東京から妻の地元である岡山へIターンし、資産形成を始めた私にとって、移住先の選定は生活の質と将来の財産形成に直結する重要な決断である。地方都市での暮らしは、東京とは異なる価値観と経済状況を提供する。ここでは、長野市と下関市をデータに基づき冷静に比較し、移住を検討する方々の一助としたい。
お金の面で比べると
資産形成の観点から見ると、下関市は長野市よりも明確な優位性を持つ。提示されたデータでは、下関市の投資余力は月額9.3万円、対して長野市は7.8万円である。この差は月額で1.5万円、年間では18万円にもなる。私がNISAを始めた経験から言えば、この18万円の差は複利効果を考えると非常に大きい。毎年18万円多く投資できることは、長期的な資産形成において大きなアドバンテージとなる。
家賃の面でも下関市に軍配が上がる。1LDKの家賃は下関市が4.5万円、長野市が5.2万円である。下関市は長野市よりも月額7千円安い家賃で住居を確保できる。この家賃の差は、固定費として毎月確実に発生する費用であり、投資余力の差に直結する要因である。家賃が安い分、生活費に余裕が生まれ、その分を投資に回すことが可能となる。私の経験上、地方移住において住居費をいかに抑えるかは、資産形成の速度を決定する重要な要素の一つである。
仕事・暮らしやすさで比べると
仕事の機会という点では、長野市がやや優位に立つ。長野市の求人倍率は1.52倍、下関市は1.42倍である。この0.1ポイントの差は、職探しにおける選択肢の広さや、希望する職種に就ける可能性に影響を与える。特にITワーカーだった私のような専門職の場合、地方都市での求人の絶対数は限られるため、求人倍率が高いことは安心材料となる。

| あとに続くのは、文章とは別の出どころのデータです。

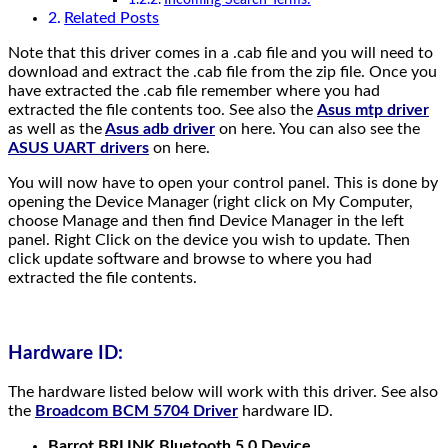
Related Posts
Note that this driver comes in a .cab file and you will need to
download and extract the .cab file from the zip file. Once you
have extracted the .cab file remember where you had
extracted the file contents too. See also the
Asus mtp driver
as well as the
Asus adb driver
on here. You can also see the
ASUS UART drivers
on here.
You will now have to open your control panel. This is done by
opening the Device Manager (right click on My Computer,
choose Manage and then find Device Manager in the left
panel. Right Click on the device you wish to update. Then
click update software and browse to where you had
extracted the file contents.
Hardware ID:
The hardware listed below will work with this driver. See also
the
Broadcom BCM 5704 Driver
hardware ID.
Barrot BRLINK Bluetooth 5.0 Device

しかし、暮らしやすさについては、それぞれの都市が持つ独自の魅力で判断が分かれる。長野市は豊かな自然環境が特徴であり、ウィンタースポーツや登山といったアウトドア活動が日常に溶け込んでいる。内陸性気候のため、四季の変化がはっきりしており、特に冬の雪景色は美しい。新幹線での東京へのアクセスも良好である。一方、下関市は本州最西端に位置し、関門海峡を望む海の街である。フグをはじめとする海の幸が豊富で、九州へのアクセスも容易である。気候は温暖で、海を身近に感じながら生活できる。3児の父として、子育て環境を考えると、自然が豊かな長野市も、温暖な気候で海に親しめる下関市もそれぞれに魅力がある。地域のコミュニティの活発さや医療・教育インフラの充実度も、移住先を決める上で重要な要素となる。
田村の結論
資産形成を最優先するなら下関市が有利である。仕事の選択肢や自然豊かな環境を重視するなら長野市が適している。